Report back the lines in this listing that carry the string "center".

# DATASET EXCERPT
..........

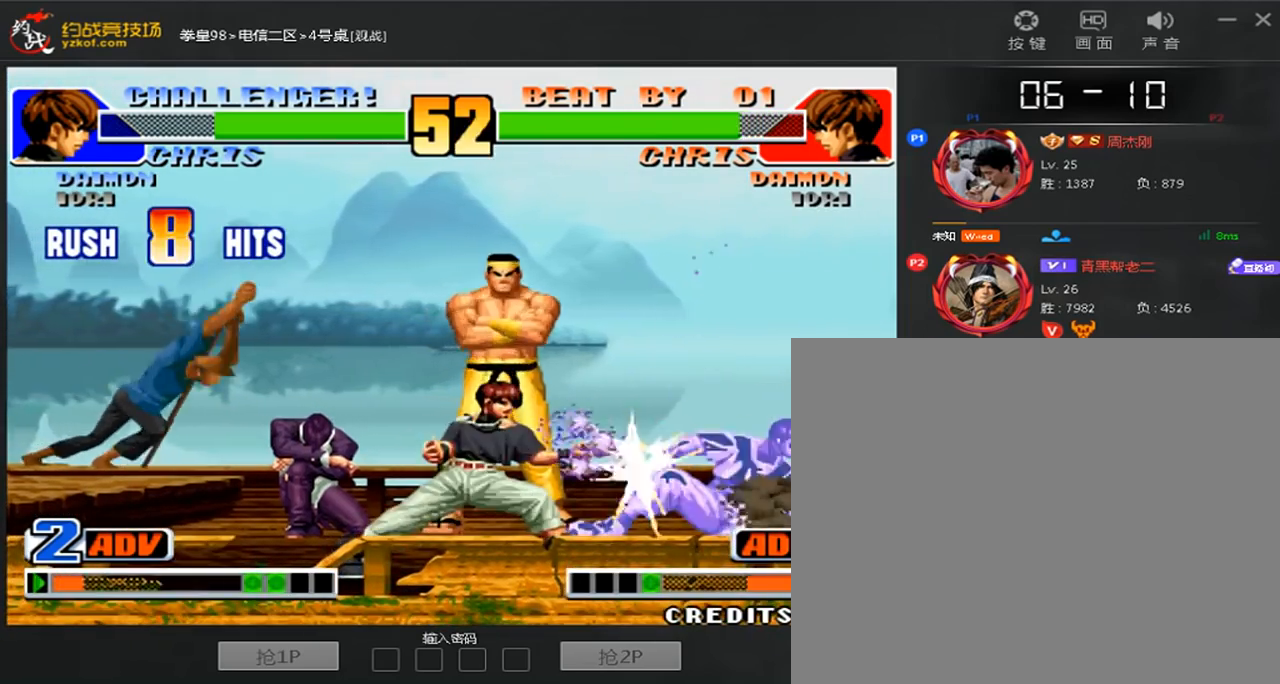
Gameplay with a controller (arcade stick); each line is a JSON object with the inputs held at the frame after it (dt_ms = milliseconds from this image to that frame). "events" lists button and stick changes between this image and that frame as [ms after this image, input, new state], when the widget could be followed in between. Not read: L3 R3.
{"dt_ms": 480, "buttons": ["B"], "left_stick": "center", "events": []}
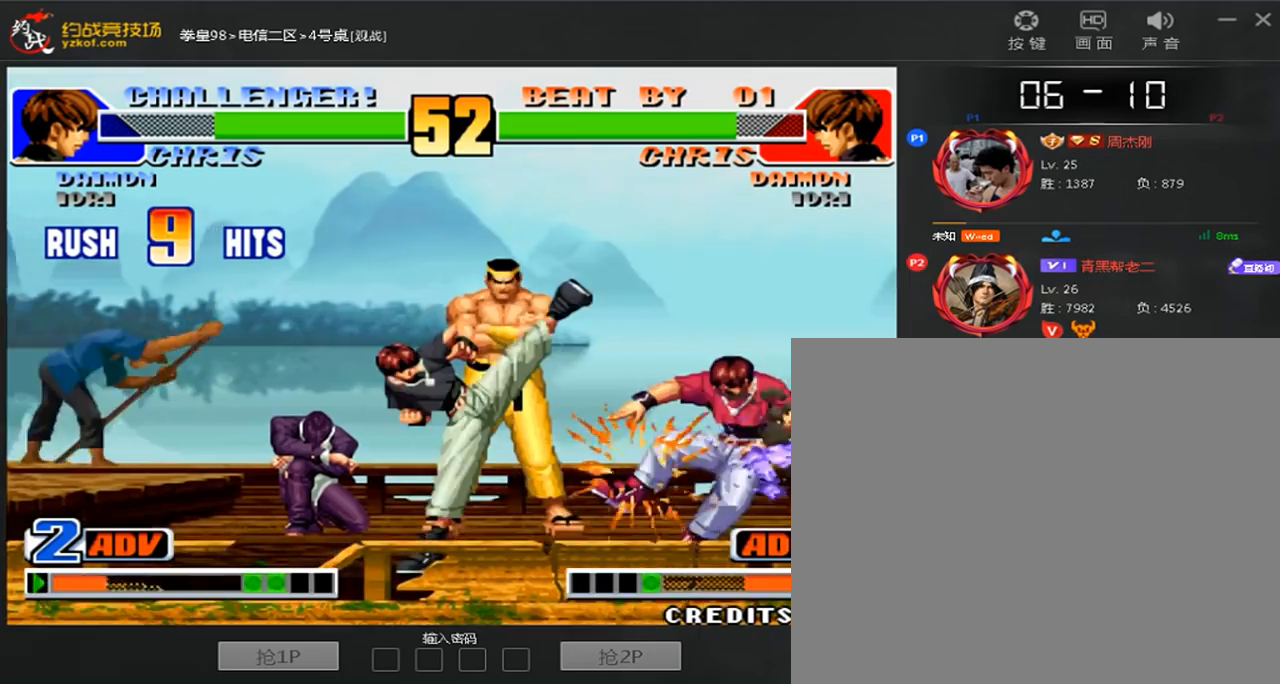
{"dt_ms": 520, "buttons": ["B"], "left_stick": "center", "events": []}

..........

# OUTPUT FOR THIS TASK
{"dt_ms": 480, "buttons": ["B"], "left_stick": "center", "events": []}
{"dt_ms": 520, "buttons": ["B"], "left_stick": "center", "events": []}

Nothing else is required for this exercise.